Anne Risku, the elections director in Wayne County, told the state elections board that she had to eject an observer for “positioning herself between a voter and the tabulator,” the survey shows.

State law allows observers to obtain lists of voters who have voted in their precinct at designated time intervals. In Wayne County’s case, an observer wanted to be close to the tabulator when a voter inserted his ballot so that she could see how many people had voted that day, Risku told WRAL. But the observer was so close to the voter that he had to flip his ballot over so the observer couldn’t see it.

“So the chief judge [of the precinct] asked the observer to back away so that the voter could insert the ballot with privacy. And instead of adhering to her instructions, she got closer, and louder” and said she had a right to be there, Risku recalled. “So it just became a really awkward situation.”

Several observers got too close to voting equipment, county elections board directors reported.

Since the 2020 election, some conspiracy theorists have falsely claimed that North Carolina’s voting machines could be hacked to manipulate vote counts. In Surry County, threats related to this theory prompted the elections director to seek more security for her staff.

In New Hanover County, director Rae Hunter-Havens reported that some observers “tried to participate in the closing of the voting equipment” at the end of the voting day. Hunter-Havens wrote to the state board that “it would improve this process if the guidance regarding observers/witnesses clearly states what is prohibited during the opening and closing process.”

Many of the requests asked the board to address what they view as holes in state law.

For instance, another proposal would clarify that election observers are forbidden from “distributing or posting any written material in the voting enclosure.” This comes after Rachel Boyce Raper, Orange County’s elections director, relayed to the board a disagreement she had with Democratic Party observers two years ago.

“In 2020, the Democratic Party observers attempted to hang signs with a number to call if voters had problems voting,” Raper wrote to the board. Raper asked the observers to remove the sign, since state law forbids election observers from wearing or distributing campaign material. But the law doesn’t specifically mention signs, so the observers thought it was allowed.

“It should be clear observers may not distribute ANY material (including hanging/holding a sign),” Raper wrote.
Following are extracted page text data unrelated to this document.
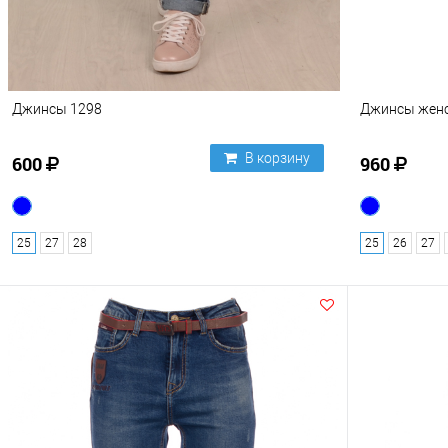
Джинсы 1298
Джинсы женс
В корзину
600
960
25
27
28
25
26
27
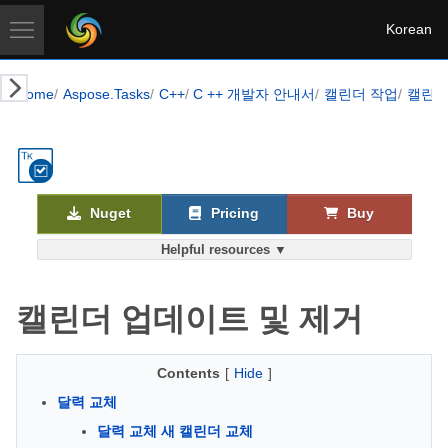
Korean
Home
Aspose.Tasks
C++
C ++ 개발자 안내서
캘린더 작업
캘린더
Nuget
Pricing
Buy
Helpful resources ▼
캘린더 업데이트 및 제거
Contents
[
Hide
]
달력 교체
달력 교체 새 캘린더 교체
County elections directors alleged other infractions, too, such as observers speaking to voters or leaving and reentering the facility without asking permission from the chief judge.

Directors who spoke with WRAL described these rule violations as minor problems that only become problematic if the observers’ movements are so frequent that they become a distraction. Proposed rule changes clarify that a chief judge can eject an observer who repeatedly exits and reenters the facility or whose conduct is causing a disruption.